Ils ont abattu la dernière vache.

REMPLI de céréales. Puis CATAPULTÉ la carcasse par-dessus le mur.

L’armée de Margaret a observé ce qui se passait. Ils pensaient que si ces types lançaient des bombes à base de viande et de céréales, il devait leur en rester beaucoup. L’armée est partie. Un mouvement de vache intelligent ? Peut être. Fiction? Probable. Mais c’est l’histoire que les gens racontent.

Château de Berthoud

Près de Berne, en Suisse.

En 1383, la guerre éclata entre Berne et les comtes de Neu-Kyburg. Berthoud était la propriété de Kybourg. Berne a attaqué. 45 jours de siège.

Cela a échoué. Berne était fatiguée. Les Kyburg ont tenu bon. Mais la guerre coûte cher. La paix coûte moins cher.

Berne a donc acheté le château.

37 800 florins. Une somme colossale. L’affaire était conclue. Pas de rachat, juste une transaction.

Berthoud n’est pas immense. Juste une tour, un donjon, une grande salle. Relié par des murs. Il est là. Toujours invaincu après 800 ans. Parce que quelqu’un l’a payé.

Le Mont Saint Michel

Île à marée. Nord-Ouest de la France.

Partie abbaye. En partie forteresse. Tous têtus.

Durant la Guerre de Cent Ans (1337-1453), les Anglais tentent de s’en emparer. Plusieurs fois. Ils ne le pouvaient pas.

Pourquoi? Géographie. La marée la coupe de la mer, puis l’isole de la terre. Les remparts sont forts. La nature aide aussi. Le site du Mont-Saint-Michel le qualifie de pratiquement imprenable.

La légende raconte que l’archange Michel aurait dit à Mgr Aubert d’y construire quelque chose en 708. Il l’a répété trois fois. Aubert l’a construit.

Qu’il s’agisse d’une instruction divine ou d’un génie stratégique, cela tient. Intact.

Château de Kost

Nord de la République tchèque. Paradis bohème.

Style gothique. Construit dans les années 1200, agrandi plus tard. Murs, fortifications, la Grande Tour Blanche (du nom à la couleur de la pierre, évidemment). Une chapelle. Une brasserie ajoutée dans les années 1500. Bonnes priorités.

L’heure du conte du XVe siècle : le général Jan Žižka a tenté de s’en emparer.
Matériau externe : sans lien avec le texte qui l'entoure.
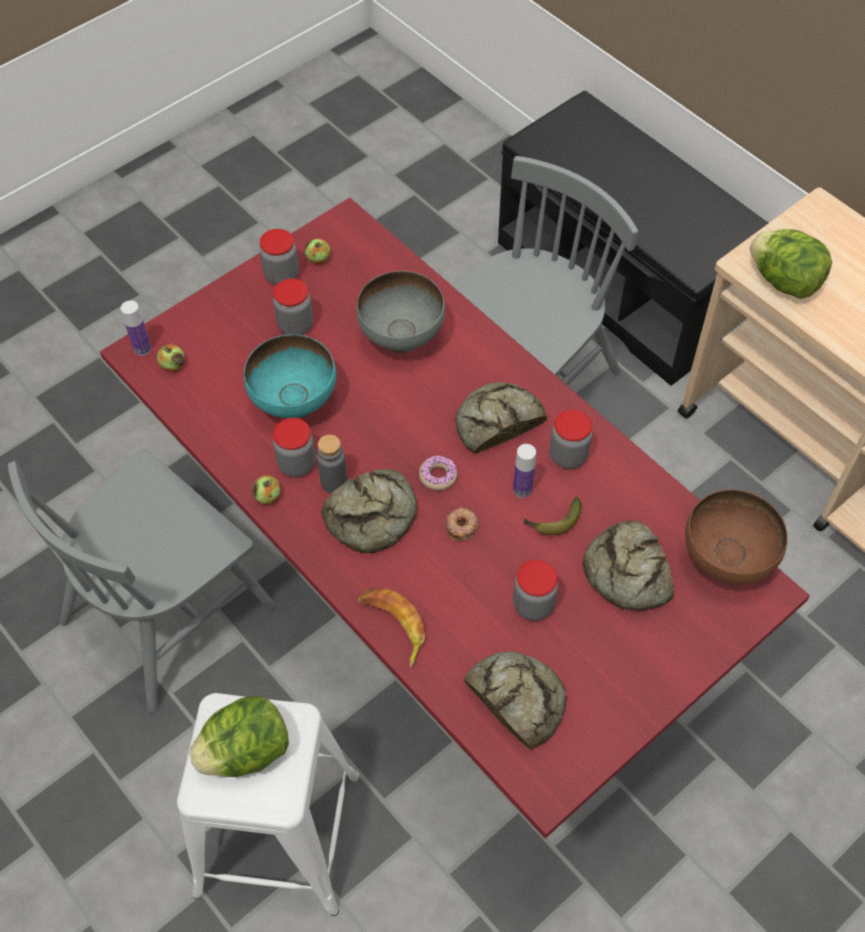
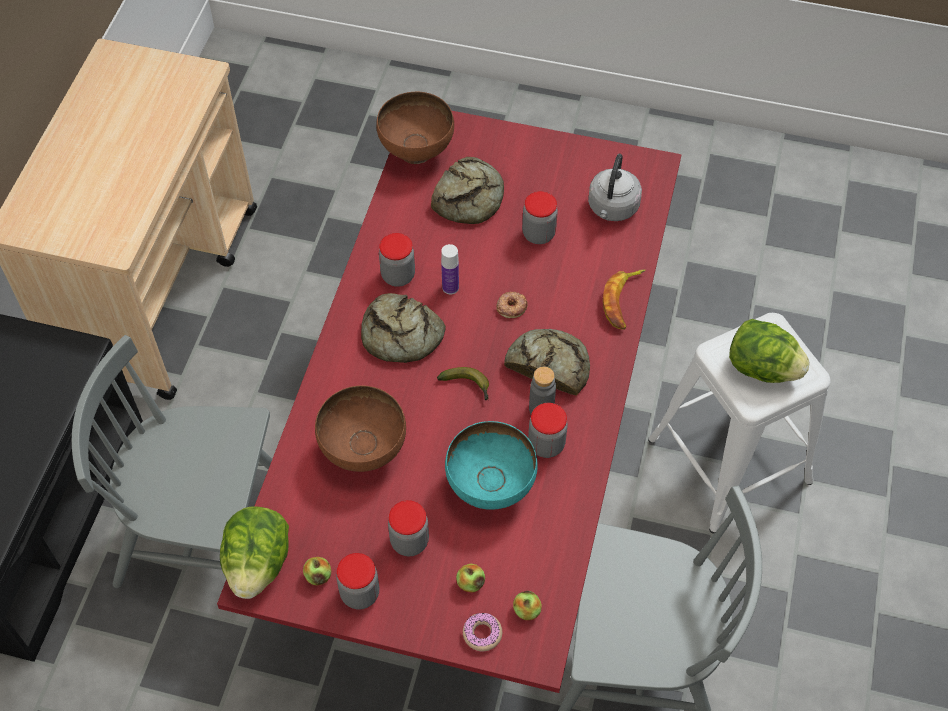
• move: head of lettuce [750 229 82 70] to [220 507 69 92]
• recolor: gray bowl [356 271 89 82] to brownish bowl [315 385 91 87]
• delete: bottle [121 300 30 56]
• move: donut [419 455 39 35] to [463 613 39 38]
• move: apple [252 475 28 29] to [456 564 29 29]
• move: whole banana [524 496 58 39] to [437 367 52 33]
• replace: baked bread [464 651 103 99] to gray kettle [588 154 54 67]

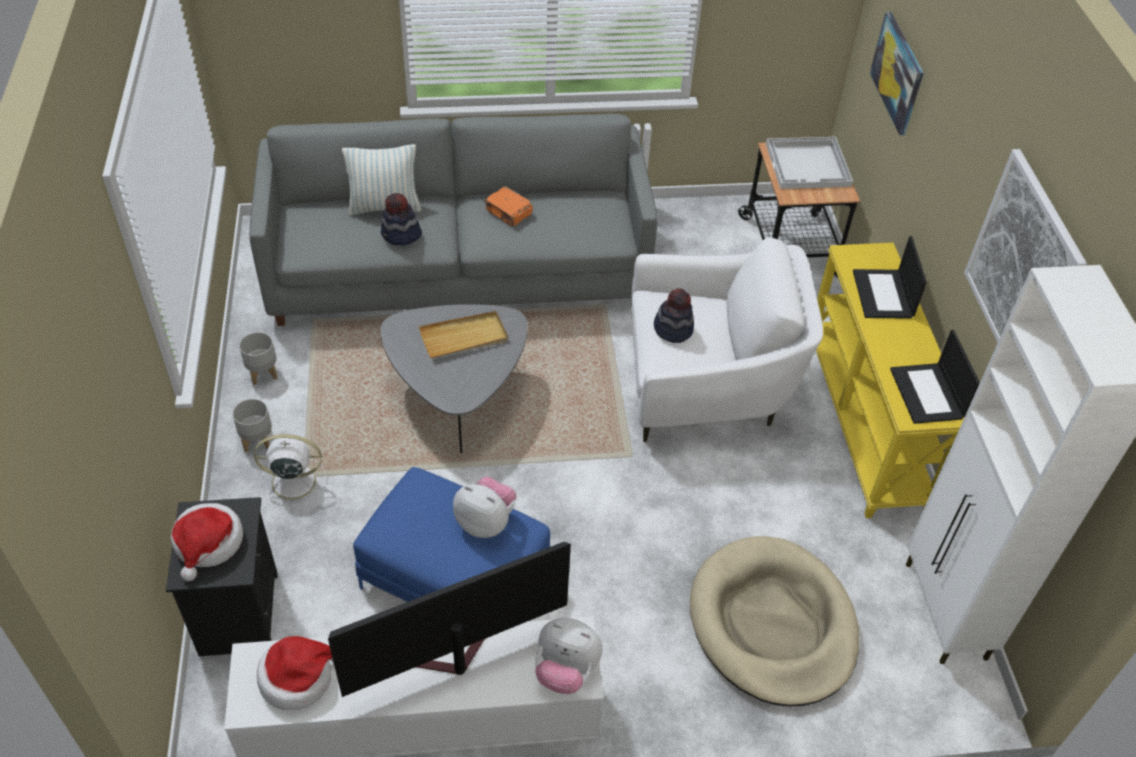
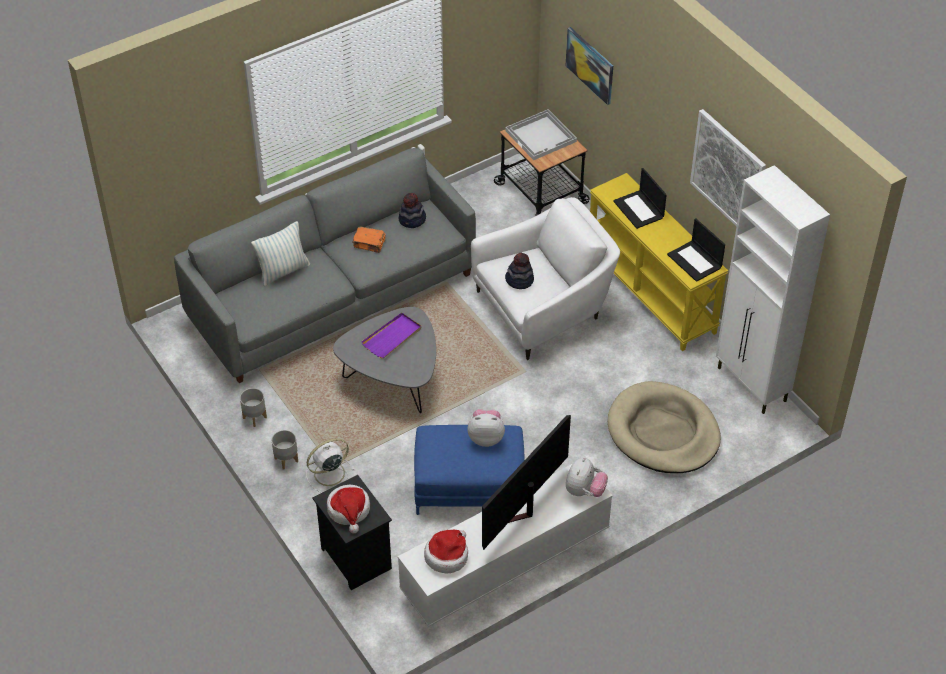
• move: wearable hat [381 193 41 52] to [399 193 27 35]
• recolor: beige serving tray [419 311 89 48] to purple serving tray [361 313 60 46]
• rotate: cuddly toy [535 618 68 76] = [566 457 42 40] 60 degrees counterclockwise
Échoué. Il aurait regardé les murs et les aurait qualifiés de durs comme des os.

“Kost” signifie os en tchèque. Le nom correspond à l’insulte. Qu’il l’ait réellement dit, personne ne le sait. Mais les murs ont tenu. Ils tiennent toujours.

Château Pèlerin

Côte nord d’Israël.

Architecture croisée. Construit en 1218 par les Templiers.

L’emplacement compte. Par la mer, les navires de ravitaillement pouvaient accoster. Les sièges reposent sur la famine. Vous ne pouvez pas priver de nourriture ce que vous pouvez réapprovisionner via l’océan. Ils voulaient le contrôle de la côte et de Jérusalem (perdu en 1187).
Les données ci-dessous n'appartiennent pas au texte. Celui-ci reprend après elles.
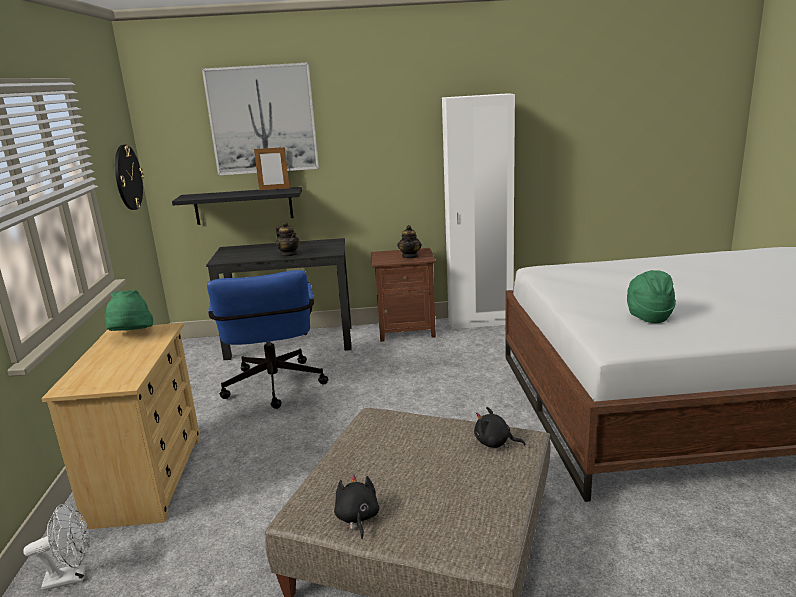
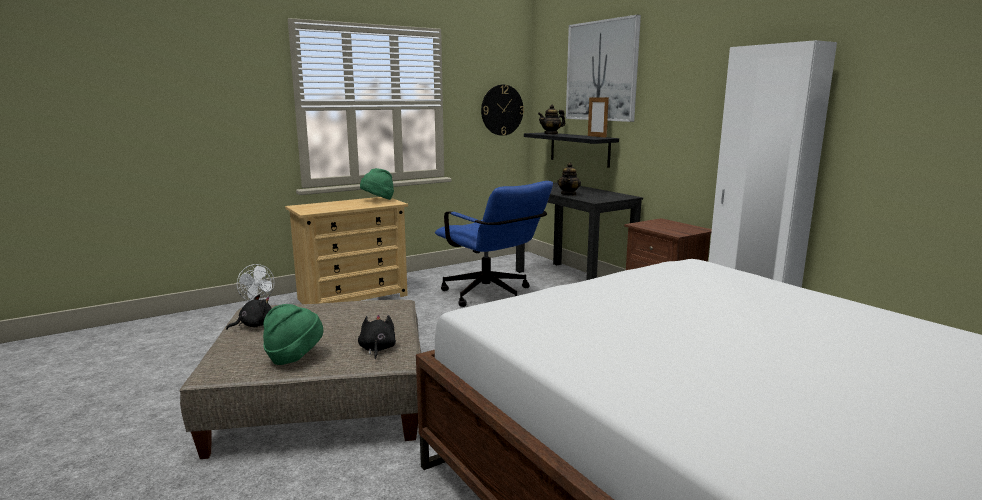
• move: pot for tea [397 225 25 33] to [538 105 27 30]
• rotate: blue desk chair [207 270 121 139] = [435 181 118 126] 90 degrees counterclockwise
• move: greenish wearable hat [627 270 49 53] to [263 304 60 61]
À l’intérieur? Logement. Une chapelle. Des trucs médiévaux standards.

Elle n’a jamais été prise par la force. Mais en 1291, cela n’avait pas d’importance. Le Royaume de Jérusalem s’est effondré. Les croisés sont partis. Je l’ai abandonné.

L’UNESCO note cette histoire. Le château était vide. Victoire par l’évacuation.

Quel château remporte le titre le plus difficile ? Difficile à dire. Mais ils sont tous toujours là. En attendant que quelqu’un d’autre essaie.